GOAL OF THE EXERCISE: Give back all of the data exactly as it stands, with the pictures removed.
_ _ _ _ _ _ _
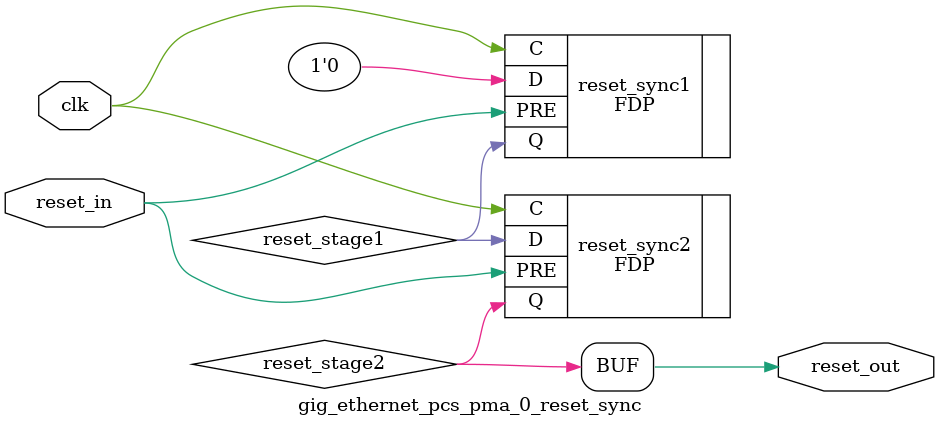
<source format=v>

`timescale 1ps/1ps

(* dont_touch = "yes" *)
module gig_ethernet_pcs_pma_0_reset_sync #(
  parameter INITIALISE = 2'b11
)
(
   input       reset_in,
   input       clk,
   output      reset_out
);


  wire  reset_stage1;

  wire  reset_stage2;

  (* shreg_extract = "no", ASYNC_REG = "true" *)
  FDP #(
   .INIT (INITIALISE[0])
  ) reset_sync1 (
  .C  (clk), 
  .PRE(reset_in),
  .D  (1'b0),
  .Q  (reset_stage1) 
  );
  
  (* shreg_extract = "no", ASYNC_REG = "true" *)
  FDP #(
   .INIT (INITIALISE[1])
  ) reset_sync2 (
  .C  (clk), 
  .PRE(reset_in),
  .D  (reset_stage1),
  .Q  (reset_stage2) 
  );


assign reset_out = reset_stage2;



endmodule

</source>
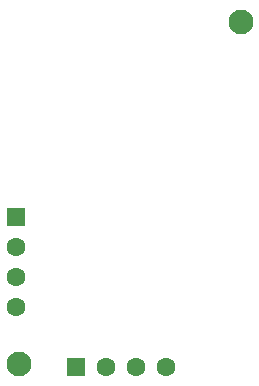
<source format=gbr>
%TF.GenerationSoftware,KiCad,Pcbnew,5.1.10*%
%TF.CreationDate,2021-09-22T17:39:45-07:00*%
%TF.ProjectId,Instrumentation-Amplifier,496e7374-7275-46d6-956e-746174696f6e,2.0*%
%TF.SameCoordinates,Original*%
%TF.FileFunction,Soldermask,Bot*%
%TF.FilePolarity,Negative*%
%FSLAX46Y46*%
G04 Gerber Fmt 4.6, Leading zero omitted, Abs format (unit mm)*
G04 Created by KiCad (PCBNEW 5.1.10) date 2021-09-22 17:39:45*
%MOMM*%
%LPD*%
G01*
G04 APERTURE LIST*
%ADD10C,2.100000*%
%ADD11R,1.605000X1.605000*%
%ADD12C,1.605000*%
G04 APERTURE END LIST*
D10*
%TO.C,REF\u002A\u002A*%
X106934000Y-131876800D03*
%TD*%
%TO.C,REF\u002A\u002A*%
X125730000Y-102870000D03*
%TD*%
D11*
%TO.C,J1*%
X106680000Y-119380000D03*
D12*
X106680000Y-121920000D03*
X106680000Y-124460000D03*
X106680000Y-127000000D03*
%TD*%
D11*
%TO.C,J2*%
X111760000Y-132080000D03*
D12*
X114300000Y-132080000D03*
X116840000Y-132080000D03*
X119380000Y-132080000D03*
%TD*%
M02*

</source>
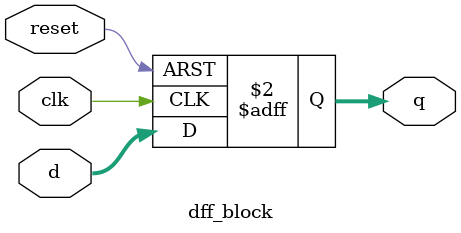
<source format=v>
module dff_block (
	input clk, reset,
	input [3:0] d,
	output reg [3:0] q
);

	// assign qb = ~q;

	always @(posedge clk or posedge reset) begin
		if (reset)
			q <= 0;
		else
			q <= d;
	end

endmodule

</source>
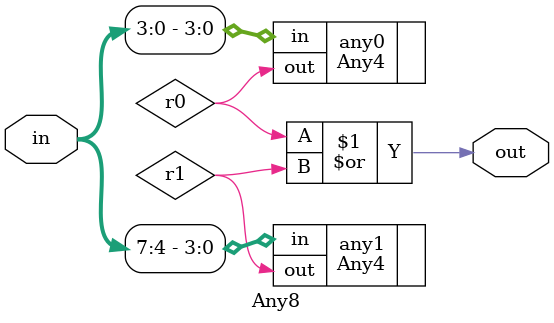
<source format=v>
`ifndef GUARD_ANY4_V
`define GUARD_ANY4_V

`include "Any4.v"

module Any8 (
    in,
    out
);

    input [7:0] in;
    output out;

    wire r0;
    wire r1;

    Any4 any0 (
        .in(in[3:0]),
        .out(r0)
    );
    Any4 any1 (
        .in(in[7:4]),
        .out(r1)
    );

    assign out = r0 | r1;

endmodule // Any8

`endif

</source>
_ _ _ _ _ _ _
EXERCISE RESPONSE:
<source format=v>

`timescale 1ps/1ps

(* dont_touch = "yes" *)
module gig_ethernet_pcs_pma_0_reset_sync #(
  parameter INITIALISE = 2'b11
)
(
   input       reset_in,
   input       clk,
   output      reset_out
);


  wire  reset_stage1;

  wire  reset_stage2;

  (* shreg_extract = "no", ASYNC_REG = "true" *)
  FDP #(
   .INIT (INITIALISE[0])
  ) reset_sync1 (
  .C  (clk), 
  .PRE(reset_in),
  .D  (1'b0),
  .Q  (reset_stage1) 
  );
  
  (* shreg_extract = "no", ASYNC_REG = "true" *)
  FDP #(
   .INIT (INITIALISE[1])
  ) reset_sync2 (
  .C  (clk), 
  .PRE(reset_in),
  .D  (reset_stage1),
  .Q  (reset_stage2) 
  );


assign reset_out = reset_stage2;



endmodule

</source>
<source format=gbr>
%TF.GenerationSoftware,KiCad,Pcbnew,5.1.10*%
%TF.CreationDate,2021-09-22T17:39:45-07:00*%
%TF.ProjectId,Instrumentation-Amplifier,496e7374-7275-46d6-956e-746174696f6e,2.0*%
%TF.SameCoordinates,Original*%
%TF.FileFunction,Soldermask,Bot*%
%TF.FilePolarity,Negative*%
%FSLAX46Y46*%
G04 Gerber Fmt 4.6, Leading zero omitted, Abs format (unit mm)*
G04 Created by KiCad (PCBNEW 5.1.10) date 2021-09-22 17:39:45*
%MOMM*%
%LPD*%
G01*
G04 APERTURE LIST*
%ADD10C,2.100000*%
%ADD11R,1.605000X1.605000*%
%ADD12C,1.605000*%
G04 APERTURE END LIST*
D10*
%TO.C,REF\u002A\u002A*%
X106934000Y-131876800D03*
%TD*%
%TO.C,REF\u002A\u002A*%
X125730000Y-102870000D03*
%TD*%
D11*
%TO.C,J1*%
X106680000Y-119380000D03*
D12*
X106680000Y-121920000D03*
X106680000Y-124460000D03*
X106680000Y-127000000D03*
%TD*%
D11*
%TO.C,J2*%
X111760000Y-132080000D03*
D12*
X114300000Y-132080000D03*
X116840000Y-132080000D03*
X119380000Y-132080000D03*
%TD*%
M02*

</source>
<source format=v>
module dff_block (
	input clk, reset,
	input [3:0] d,
	output reg [3:0] q
);

	// assign qb = ~q;

	always @(posedge clk or posedge reset) begin
		if (reset)
			q <= 0;
		else
			q <= d;
	end

endmodule

</source>
<source format=v>
`ifndef GUARD_ANY4_V
`define GUARD_ANY4_V

`include "Any4.v"

module Any8 (
    in,
    out
);

    input [7:0] in;
    output out;

    wire r0;
    wire r1;

    Any4 any0 (
        .in(in[3:0]),
        .out(r0)
    );
    Any4 any1 (
        .in(in[7:4]),
        .out(r1)
    );

    assign out = r0 | r1;

endmodule // Any8

`endif

</source>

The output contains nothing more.